COVID violations will carry fines

Fines can be issued for not wearing mandated face masks or following social-distancing regulations. Courtesy of Tribune News Service

HUDSON — COVID-19 outbreaks throughout Columbia County could mean fines for policy violators.

The number of active COVID cases in Columbia County hit levels close to their peaks in June.

“There seems to be a critical mass with this virus when it gets into the community. Any one of these cases could blow up on us, or not. But I think we have a handle on it right now,” Columbia County Department of Health Director Jack Mabb said in a statement Monday.

Columbia County has 62 active COVID cases. Nineteen people are hospitalized and one is in the intensive care unit, according to the health department. Ninety-nine people in the county are in mandatory quarantine.

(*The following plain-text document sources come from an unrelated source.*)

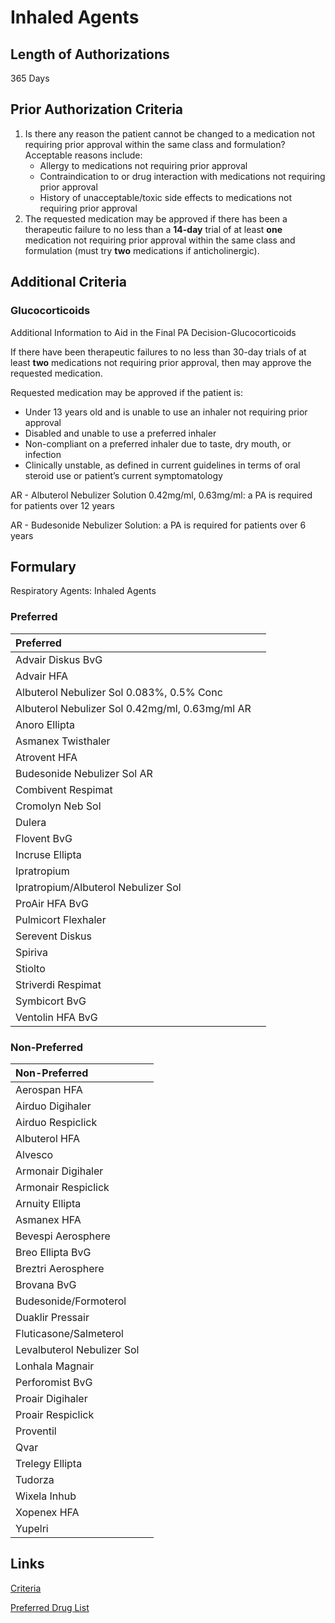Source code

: # Inhaled Agents

## Length of Authorizations

365 Days

## Prior Authorization Criteria

1.  Is there any reason the patient cannot be changed to a medication not requiring prior approval within the same class and formulation? Acceptable reasons include:
    -   Allergy to medications not requiring prior approval
    -   Contraindication to or drug interaction with medications not requiring prior approval
    -   History of unacceptable/toxic side effects to medications not requiring prior approval
2.  The requested medication may be approved if there has been a therapeutic failure to no less than a **14-day** trial of at least **one** medication not requiring prior approval within the same class and formulation (must try **two** medications if anticholinergic).

## Additional Criteria

### Glucocorticoids

Additional Information to Aid in the Final PA Decision-Glucocorticoids

If there have been therapeutic failures to no less than 30-day trials of at least **two** medications not requiring prior approval, then may approve the requested medication.

Requested medication may be approved if the patient is:

-   Under 13 years old and is unable to use an inhaler not requiring prior approval
-   Disabled and unable to use a preferred inhaler
-   Non-compliant on a preferred inhaler due to taste, dry mouth, or infection
-   Clinically unstable, as defined in current guidelines in terms of oral steroid use or patient’s current symptomatology

AR - Albuterol Nebulizer Solution 0.42mg/ml, 0.63mg/ml: a PA is required for patients over 12 years

AR - Budesonide Nebulizer Solution: a PA is required for patients over 6 years

## Formulary

Respiratory Agents: Inhaled Agents

### Preferred

| Preferred                                       |      |
| :---------------------------------------------- | ---: |
| Advair Diskus BvG                               |      |
| Advair HFA                                      |      |
| Albuterol Nebulizer Sol 0.083%, 0.5% Conc       |      |
| Albuterol Nebulizer Sol 0.42mg/ml, 0.63mg/ml AR |      |
| Anoro Ellipta                                   |      |
| Asmanex Twisthaler                              |      |
| Atrovent HFA                                    |      |
| Budesonide Nebulizer Sol AR                     |      |
| Combivent Respimat                              |      |
| Cromolyn Neb Sol                                |      |
| Dulera                                          |      |
| Flovent BvG                                     |      |
| Incruse Ellipta                                 |      |
| Ipratropium                                     |      |
| Ipratropium/Albuterol Nebulizer Sol             |      |
| ProAir HFA BvG                                  |      |
| Pulmicort Flexhaler                             |      |
| Serevent Diskus                                 |      |
| Spiriva                                         |      |
| Stiolto                                         |      |
| Striverdi Respimat                              |      |
| Symbicort BvG                                   |      |
| Ventolin HFA BvG                                |      |

### Non-Preferred

| Non-Preferred              |      |
| :------------------------- | ---: |
| Aerospan HFA               |      |
| Airduo Digihaler           |      |
| Airduo Respiclick          |      |
| Albuterol HFA              |      |
| Alvesco                    |      |
| Armonair Digihaler         |      |
| Armonair Respiclick        |      |
| Arnuity Ellipta            |      |
| Asmanex HFA                |      |
| Bevespi Aerosphere         |      |
| Breo Ellipta BvG           |      |
| Breztri Aerosphere         |      |
| Brovana BvG                |      |
| Budesonide/Formoterol      |      |
| Duaklir Pressair           |      |
| Fluticasone/Salmeterol     |      |
| Levalbuterol Nebulizer Sol |      |
| Lonhala Magnair            |      |
| Perforomist BvG            |      |
| Proair Digihaler           |      |
| Proair Respiclick          |      |
| Proventil                  |      |
| Qvar                       |      |
| Trelegy Ellipta            |      |
| Tudorza                    |      |
| Wixela Inhub               |      |
| Xopenex HFA                |      |
| Yupelri                    |      |

## Links

[Criteria](https://pharmacy.medicaid.ohio.gov/sites/default/files/20220415_UPDL_Criteria_FINAL_.pdf#page=91)

[Preferred Drug List](https://pharmacy.medicaid.ohio.gov/sites/default/files/20220701_UPDL_FINAL.pdf#page=30)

Earlier this month, Gov. Andrew Cuomo issued an executive order to strengthen enforcement of social distancing and the use of face coverings. Local law enforcement and public health staff have the authority to write citations and bring in violators for a hearing under the state’s public health law.

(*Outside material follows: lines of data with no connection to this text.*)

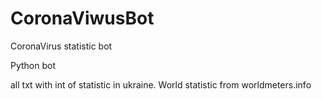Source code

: # CoronaViwusBot
CoronaVirus statistic bot

Python bot

all txt with int of statistic in ukraine.
World statistic from worldmeters.info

“The governor’s executive order provides a tool to county governments to enforce violations,” county Board of Supervisors Chairman Matt Murell, R-Stockport, said in a statement. “We are all aware that we need to wear a mask, wash our hands and maintain social distance. Now there is a mechanism for fining someone who fails to do what’s necessary to help keep this pandemic under control.”

Under public health law, anyone can be fined up to $1,000 for failing to wear a mask at the appropriate time or for not properly social distancing. Anyone who encourages, promotes or organizes a non-essential gathering can be fined up to $15,000 a day.

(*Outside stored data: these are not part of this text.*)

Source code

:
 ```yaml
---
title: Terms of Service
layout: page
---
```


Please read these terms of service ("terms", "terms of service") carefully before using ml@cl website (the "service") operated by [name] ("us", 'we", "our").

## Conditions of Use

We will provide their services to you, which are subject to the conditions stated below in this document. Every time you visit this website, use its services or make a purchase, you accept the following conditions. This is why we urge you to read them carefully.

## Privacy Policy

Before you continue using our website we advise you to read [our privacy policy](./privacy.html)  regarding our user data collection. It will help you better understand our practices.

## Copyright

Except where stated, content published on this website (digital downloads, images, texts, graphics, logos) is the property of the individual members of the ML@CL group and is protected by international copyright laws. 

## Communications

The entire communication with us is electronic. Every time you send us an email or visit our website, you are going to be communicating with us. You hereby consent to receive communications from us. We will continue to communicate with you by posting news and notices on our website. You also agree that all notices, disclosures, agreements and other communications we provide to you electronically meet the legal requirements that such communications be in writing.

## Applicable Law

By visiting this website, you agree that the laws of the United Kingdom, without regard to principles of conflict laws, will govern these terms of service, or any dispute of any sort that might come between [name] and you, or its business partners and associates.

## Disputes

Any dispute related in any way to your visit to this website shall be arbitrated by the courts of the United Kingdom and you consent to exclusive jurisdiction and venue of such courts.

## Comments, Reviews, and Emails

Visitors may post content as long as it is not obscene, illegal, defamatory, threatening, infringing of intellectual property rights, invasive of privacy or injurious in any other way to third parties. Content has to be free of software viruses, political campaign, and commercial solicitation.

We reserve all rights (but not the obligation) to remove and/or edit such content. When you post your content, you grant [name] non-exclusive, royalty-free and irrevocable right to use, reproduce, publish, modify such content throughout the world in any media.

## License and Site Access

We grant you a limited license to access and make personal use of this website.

“What everyone should understand is that the Department of Health is not the face-mask police,” said Mabb. “We’re not going out and processing individual complaints about people walking down the street not wearing a face mask. On the other hand, if there’s an establishment with people flowing in and out and nobody’s wearing a mask, we will cite them. Further, we have been and will continue to respond to businesses whose employees ignore wearing face masks. We will go out and continue to educate, but if the violation occurs again, we can now write a citation.”

If the department heard about a large gathering being planned, like a wedding, the department would inform the planners they can potentially be fined up to $15,000 under the executive order, Mabb said.

Positive COVID cases turned up recently in the Ichabod Crane, Taconic Hills and Germantown school districts.

Ichabod Crane was closed Monday due to a COVID case at the primary school. Students and staff who had been in contact with the student have been contacted to quarantine, but the rest of the primary-school students were able to return to in-person classes Tuesday. Middle- and high-school students returned to remote learning Tuesday and Wednesday.

Taconic Hills reported a positive COVID case Monday. The student had not been inside the school since last Wednesday. The school district and health department identified 75 students and 10 staff members who had been in close proximity to the student.

“We ask that all school families, students and staff members continue following all safety guidelines outside of school hours, including wearing masks when in public, social distancing, limiting group gatherings and practicing good hygiene,” Taconic Hills Superintendent Neil L. Howard Jr. said in a statement. “As always, the health and safety of students and staff is the top priority and we appreciate your continued support.”

Germantown Central School District reported two positive COVID cases among elementary school students. The students had not been in school since Oct. 16. The district and health department determined that the two students had not had any close contacts in the school. The school district had not had any previous COVID cases.

“It’s really important for everyone to understand that this is not a school just trying to handle this alone. We are 100% partners with our Columbia County Department of Health; we do everything together. And when there’s a positive case we immediately begin communicating and working as a partnership with them,” Germantown School Superintendent Susan Brown said.

Columbia County has had a total of 39 COVID-related deaths since March. The two most recent deaths were residents at Ghent Assisted Living. Prior to this month the facility had not had any positive COVID cases earlier in the pandemic.

Ghent Assisted Living has had 53 positive cases. Forty-five residents and eight staff members tested positive, Mabb said.

The Department of Health will host COVID testing clinics at the former John L. Edwards Primary School in Hudson on Nov. 10, Nov. 17 and Dec. 1, from 9-11 a.m. Pre-registration is not required to attend the clinic. A photo ID is required for a test and a mask is required to enter the testing site. Each testing day is limited to 100 tests.